Initially, it’s not as exciting as it sounds. You don’t get a Forza Horizon-style creation suite here; your team badge and liveries are frustratingly limited to a restricted range of designs, plus varying combinations of colours and presets. But it’s enough; you’ll still manage to create a convincing team, pick a driving partner and sponsor.
From here, you choose your season length (20, 15 or ten races, and you can choose your circuits); you start planning your weeks out to make money, improve your car, coach your teammate, and more. Upgrades, which may be initially hard to get your head round, follow the schemes set by the likes of TT Isle of Man 2 and WRC 8. But if you’re feeling overwhelmed, the game can do it for you.
You also choose exactly how difficult you want the experience, ranging from casual–effectively boarding the Fun Train and all but guaranteeing a mildly successful season–all the way up to pro, which fundamentally alters the weekend structure, race settings and disables all vehicle assists. On this difficulty, only the best drivers will avoid seeing their team go the way of Forti Ford, Manor Racing and Spyker.
Before you start tinkering with your set-up, you’re coached in the art of diplomacy and dropped into the first of many interviews. Codemasters has clearly employed a decent copywriter or two here; it’s well-written, believable and doesn’t feel unnecessary, especially given how your answers influence rivalries, team developments and much more.
Your team starts towards the bottom of the field, but before you know it–and by leveraging all the time you can during practices, qualifying and the races themselves–you become a contender. You may not be a winner, but My Team makes you feel like a champion in waiting, or at least competitive.
Best of the rest
The true success of F1 2020 is that there’s no single, serious complaint. Certain things can be annoying, sure: some modes offer too many tutorials, while others don’t offer any; the on-track strategy changes and steering wheel tweaks are great for the most serious drivers, but feel like a complicated distraction if you’re casually racing; the character models look a little puppet-like and soulless.

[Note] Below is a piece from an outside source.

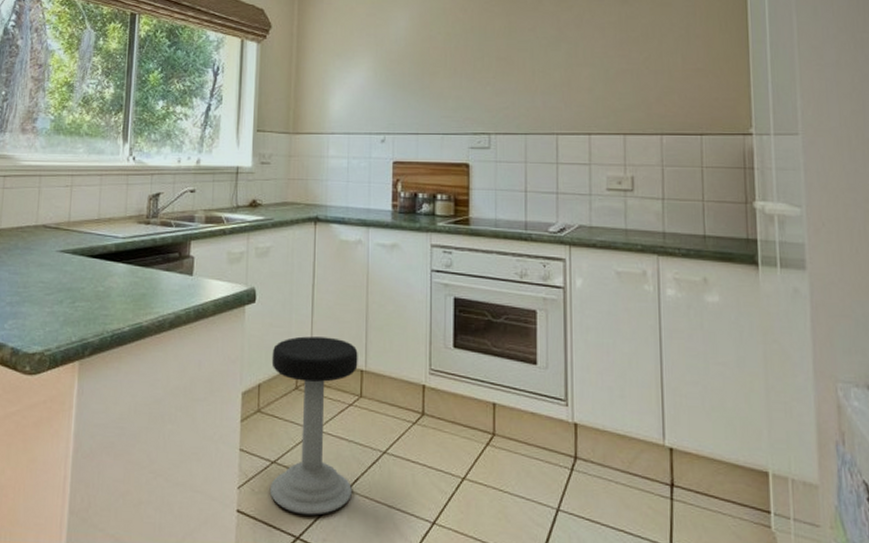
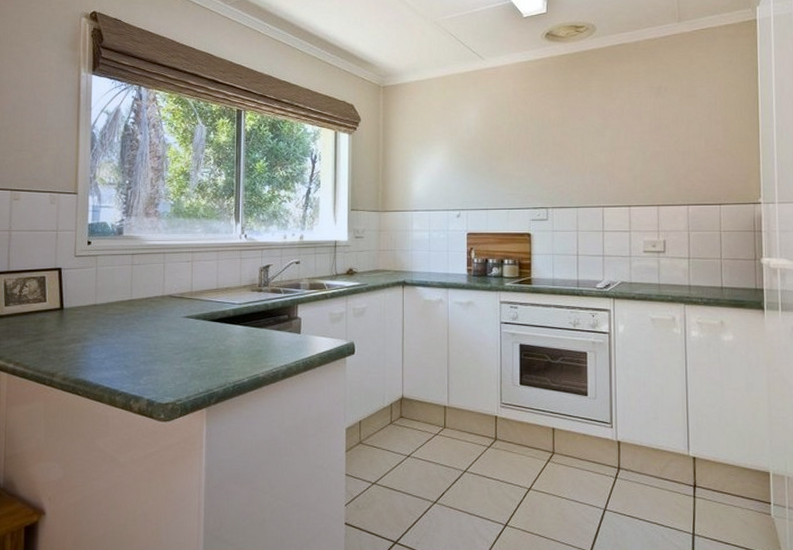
stool: present [269,336,358,515] -> none [370,380,442,524]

But between its 26 tracks (22 calendar tracks plus four variants of Japan, Bahrain, U.K. and U.S.), an incredible career mode, its pick-up-and-playability, and excellent wheel support both on and off the track, you get a huge bang for your buck. The direction Codemasters promises for its online multiplayer and challenge modes will only keep content fresh, too.

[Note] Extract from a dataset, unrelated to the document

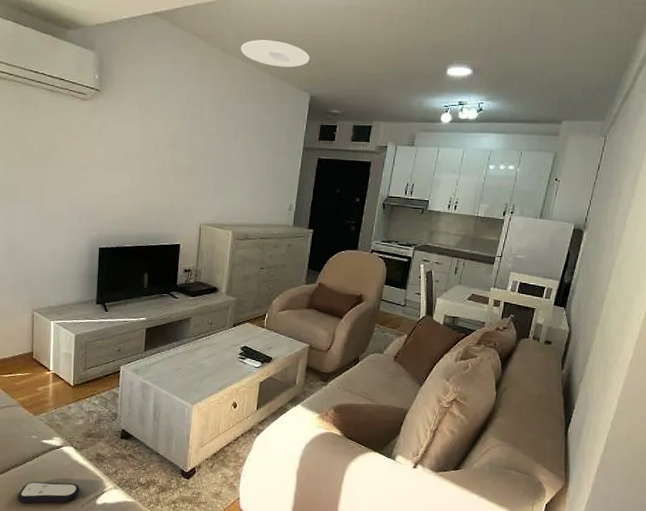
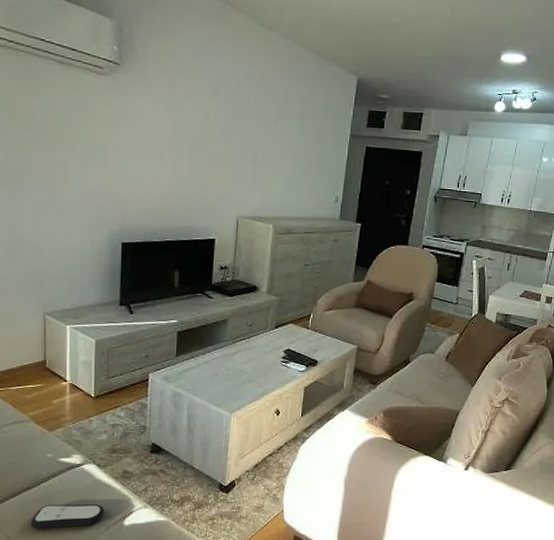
ceiling light: present [241,40,310,67] -> none [281,14,357,47]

While the real-life 2020 Formula 1 season may be short and sweet, this will keep even passive fans of the sport entertained through to 2021–and beyond.
F1 2020 is available on PC, PlayStation 4, Xbox One and Stadia from July 7 for Deluxe Schumacher Edition pre-orders; the standard version follows on July 10.
Disclaimer: I was provided with a copy of F1 2020 in exchange for a fair and honest review.